[Task statement] Could you repeat, exactly and with no pictures, only the lines from the start of the records through the line containing "Mėgstamas dėl kultūros, maisto"?

======== Data provided

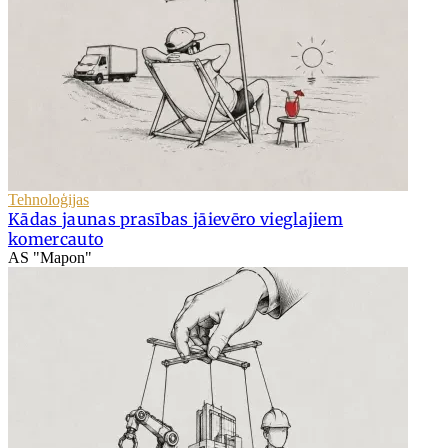
Tehnoloģijas
Kādas jaunas prasības jāievēro vieglajiem
komercauto
AS "Mapon"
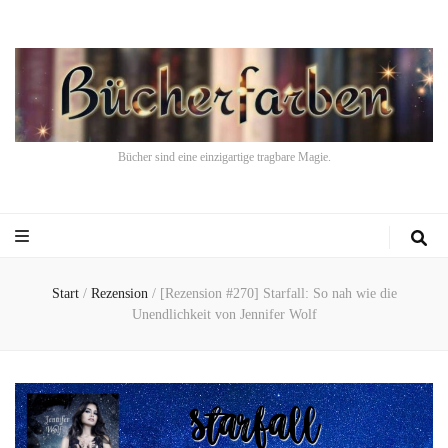
Bücher sind eine einzigartige tragbare Magie.
Start
/
Rezension
/
[Rezension #270] Starfall: So nah wie die
Unendlichkeit von Jennifer Wolf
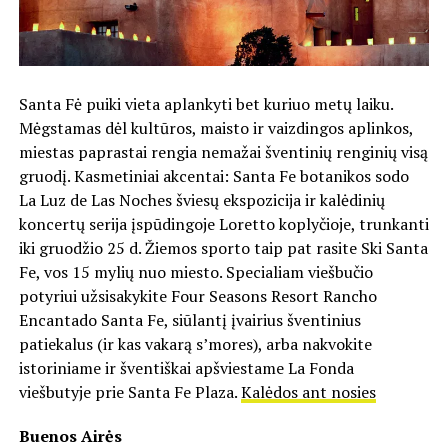
Santa Fė puiki vieta aplankyti bet kuriuo metų laiku.
Mėgstamas dėl kultūros, maisto ir vaizdingos aplinkos,
miestas paprastai rengia nemažai šventinių renginių visą
gruodį. Kasmetiniai akcentai: Santa Fe botanikos sodo
La Luz de Las Noches šviesų ekspozicija ir kalėdinių
koncertų serija įspūdingoje Loretto koplyčioje, trunkanti
iki gruodžio 25 d. Žiemos sporto taip pat rasite Ski Santa
Fe, vos 15 mylių nuo miesto. Specialiam viešbučio
potyriui užsisakykite Four Seasons Resort Rancho
Encantado Santa Fe, siūlantį įvairius šventinius
patiekalus (ir kas vakarą s’mores), arba nakvokite
istoriniame ir šventiškai apšviestame La Fonda
viešbutyje prie Santa Fe Plaza.
Kalėdos ant nosies
Buenos Airės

================

[Result below]
Tehnoloģijas
Kādas jaunas prasības jāievēro vieglajiem
komercauto
AS "Mapon"
Bücher sind eine einzigartige tragbare Magie.
Start
/
Rezension
/
[Rezension #270] Starfall: So nah wie die
Unendlichkeit von Jennifer Wolf
Santa Fė puiki vieta aplankyti bet kuriuo metų laiku.
Mėgstamas dėl kultūros, maisto ir vaizdingos aplinkos,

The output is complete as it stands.